- _PROMPT_: List each line of the listing below that contains the string "clone", treating uppercase and lowercase letters as distinct.

- _SOURCE MATERIAL_:

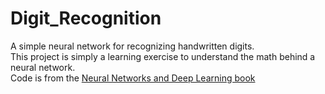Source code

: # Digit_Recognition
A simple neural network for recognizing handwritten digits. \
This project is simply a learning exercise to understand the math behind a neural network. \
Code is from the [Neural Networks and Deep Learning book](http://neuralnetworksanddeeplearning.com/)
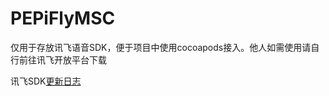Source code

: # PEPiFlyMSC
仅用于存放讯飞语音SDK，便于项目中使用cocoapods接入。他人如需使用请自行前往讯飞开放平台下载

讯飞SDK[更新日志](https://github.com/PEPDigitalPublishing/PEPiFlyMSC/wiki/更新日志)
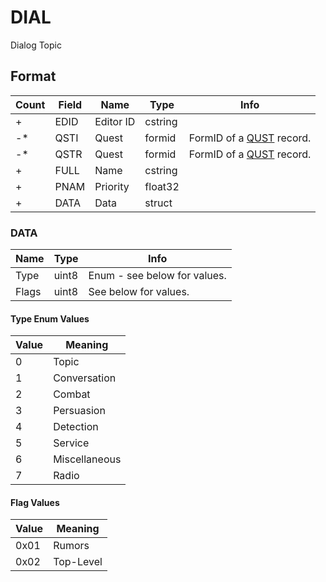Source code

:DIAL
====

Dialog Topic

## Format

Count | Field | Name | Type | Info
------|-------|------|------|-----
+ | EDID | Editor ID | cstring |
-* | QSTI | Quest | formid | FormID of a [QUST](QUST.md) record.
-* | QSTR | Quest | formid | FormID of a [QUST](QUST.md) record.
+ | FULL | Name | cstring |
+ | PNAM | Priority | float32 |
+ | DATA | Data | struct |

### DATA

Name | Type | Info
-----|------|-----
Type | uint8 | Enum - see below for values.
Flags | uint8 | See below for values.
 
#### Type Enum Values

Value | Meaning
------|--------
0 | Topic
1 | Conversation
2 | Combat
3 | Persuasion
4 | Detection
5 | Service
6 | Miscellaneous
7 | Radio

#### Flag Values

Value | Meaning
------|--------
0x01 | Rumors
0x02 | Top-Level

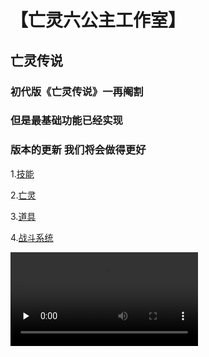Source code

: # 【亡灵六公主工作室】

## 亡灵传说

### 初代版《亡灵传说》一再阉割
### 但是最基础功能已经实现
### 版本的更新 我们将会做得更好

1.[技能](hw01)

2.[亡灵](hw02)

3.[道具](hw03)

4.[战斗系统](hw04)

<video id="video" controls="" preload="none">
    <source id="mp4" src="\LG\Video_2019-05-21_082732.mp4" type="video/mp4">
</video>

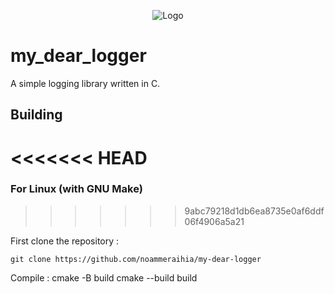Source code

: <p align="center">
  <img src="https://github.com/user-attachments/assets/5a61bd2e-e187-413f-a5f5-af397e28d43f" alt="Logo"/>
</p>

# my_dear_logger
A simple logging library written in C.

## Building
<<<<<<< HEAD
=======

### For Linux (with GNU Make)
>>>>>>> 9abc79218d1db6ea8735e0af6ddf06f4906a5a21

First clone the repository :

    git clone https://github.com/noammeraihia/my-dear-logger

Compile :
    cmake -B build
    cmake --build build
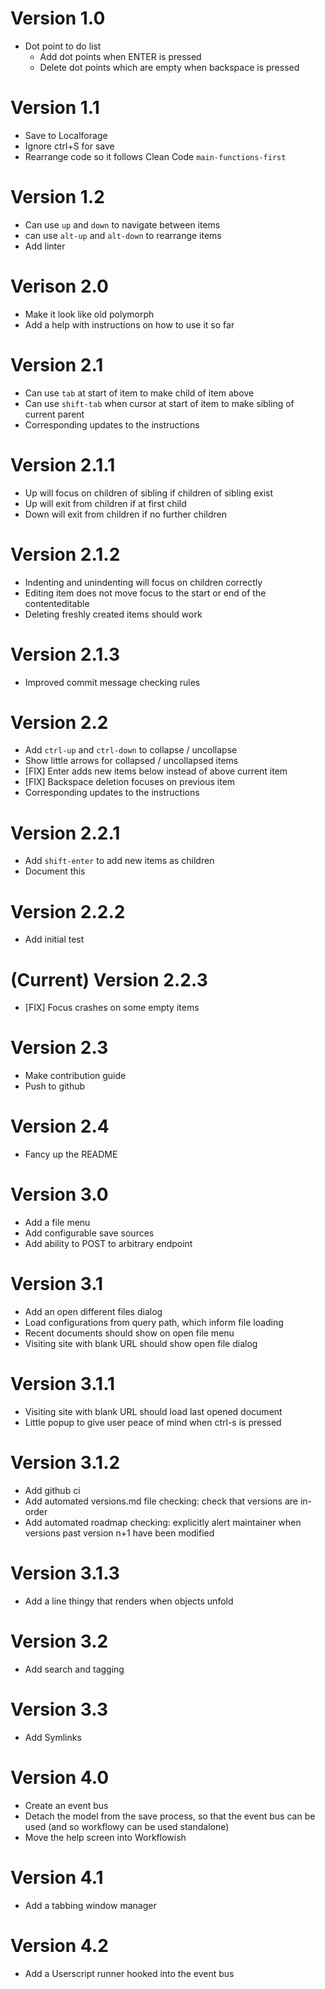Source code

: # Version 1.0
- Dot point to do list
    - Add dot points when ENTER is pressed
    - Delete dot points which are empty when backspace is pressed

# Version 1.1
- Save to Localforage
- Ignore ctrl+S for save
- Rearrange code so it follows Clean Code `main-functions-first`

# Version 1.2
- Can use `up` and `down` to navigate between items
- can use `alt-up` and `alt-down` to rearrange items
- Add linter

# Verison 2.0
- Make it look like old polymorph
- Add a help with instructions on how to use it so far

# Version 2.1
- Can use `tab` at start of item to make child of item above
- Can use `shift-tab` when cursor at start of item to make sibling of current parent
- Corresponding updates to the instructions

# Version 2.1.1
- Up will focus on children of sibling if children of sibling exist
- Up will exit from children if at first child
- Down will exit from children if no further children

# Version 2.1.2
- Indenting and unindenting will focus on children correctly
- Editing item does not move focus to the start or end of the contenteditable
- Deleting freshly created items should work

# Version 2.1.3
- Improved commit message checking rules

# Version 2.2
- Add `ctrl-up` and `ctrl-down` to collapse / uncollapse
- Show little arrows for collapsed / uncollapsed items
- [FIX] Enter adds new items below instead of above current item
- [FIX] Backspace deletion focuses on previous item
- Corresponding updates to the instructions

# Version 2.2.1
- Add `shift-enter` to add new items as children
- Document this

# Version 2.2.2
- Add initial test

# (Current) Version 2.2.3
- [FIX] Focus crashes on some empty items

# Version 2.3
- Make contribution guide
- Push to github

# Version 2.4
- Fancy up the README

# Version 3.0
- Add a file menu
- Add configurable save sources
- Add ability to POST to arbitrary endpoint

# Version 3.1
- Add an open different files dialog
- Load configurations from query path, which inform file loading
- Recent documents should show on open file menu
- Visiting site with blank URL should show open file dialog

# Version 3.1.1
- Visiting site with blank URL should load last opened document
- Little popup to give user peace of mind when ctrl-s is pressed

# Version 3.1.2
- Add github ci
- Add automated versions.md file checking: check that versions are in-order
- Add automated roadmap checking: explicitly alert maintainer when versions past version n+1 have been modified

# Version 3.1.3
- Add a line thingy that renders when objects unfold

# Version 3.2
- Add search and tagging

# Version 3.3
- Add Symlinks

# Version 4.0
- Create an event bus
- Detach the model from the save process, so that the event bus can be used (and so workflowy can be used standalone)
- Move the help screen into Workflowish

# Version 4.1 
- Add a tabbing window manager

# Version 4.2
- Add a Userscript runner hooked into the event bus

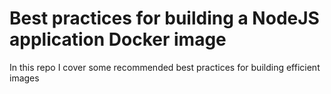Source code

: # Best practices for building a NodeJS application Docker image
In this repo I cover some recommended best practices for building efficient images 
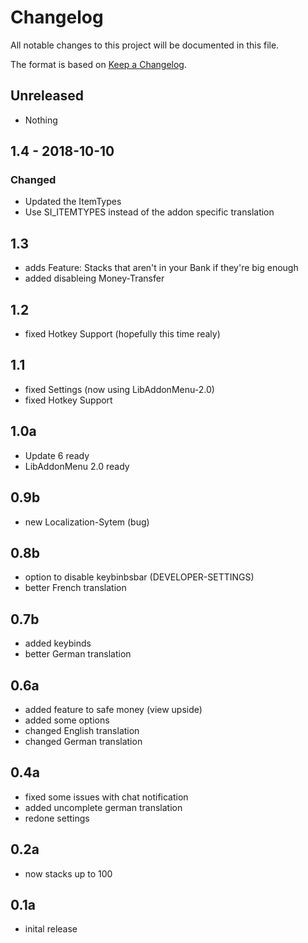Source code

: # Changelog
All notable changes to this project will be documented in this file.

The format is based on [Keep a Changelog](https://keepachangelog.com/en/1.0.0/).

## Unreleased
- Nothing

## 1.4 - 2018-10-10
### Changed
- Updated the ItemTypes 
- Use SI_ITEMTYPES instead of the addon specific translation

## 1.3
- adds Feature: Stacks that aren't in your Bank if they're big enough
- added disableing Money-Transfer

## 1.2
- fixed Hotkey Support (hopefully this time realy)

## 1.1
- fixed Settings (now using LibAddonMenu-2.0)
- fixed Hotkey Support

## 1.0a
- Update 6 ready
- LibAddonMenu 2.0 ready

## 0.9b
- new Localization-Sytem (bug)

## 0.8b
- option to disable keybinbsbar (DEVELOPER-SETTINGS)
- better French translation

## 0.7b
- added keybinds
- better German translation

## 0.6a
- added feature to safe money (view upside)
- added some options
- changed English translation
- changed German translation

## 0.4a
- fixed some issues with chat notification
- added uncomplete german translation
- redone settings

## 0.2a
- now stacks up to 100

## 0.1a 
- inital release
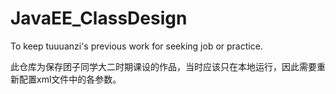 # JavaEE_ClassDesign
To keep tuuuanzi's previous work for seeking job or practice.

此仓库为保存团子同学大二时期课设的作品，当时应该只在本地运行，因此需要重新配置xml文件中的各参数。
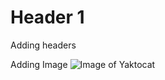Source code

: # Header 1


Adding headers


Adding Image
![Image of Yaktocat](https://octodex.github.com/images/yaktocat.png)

- _RESPONSE_:
First clone the repository :
    git clone https://github.com/noammeraihia/my-dear-logger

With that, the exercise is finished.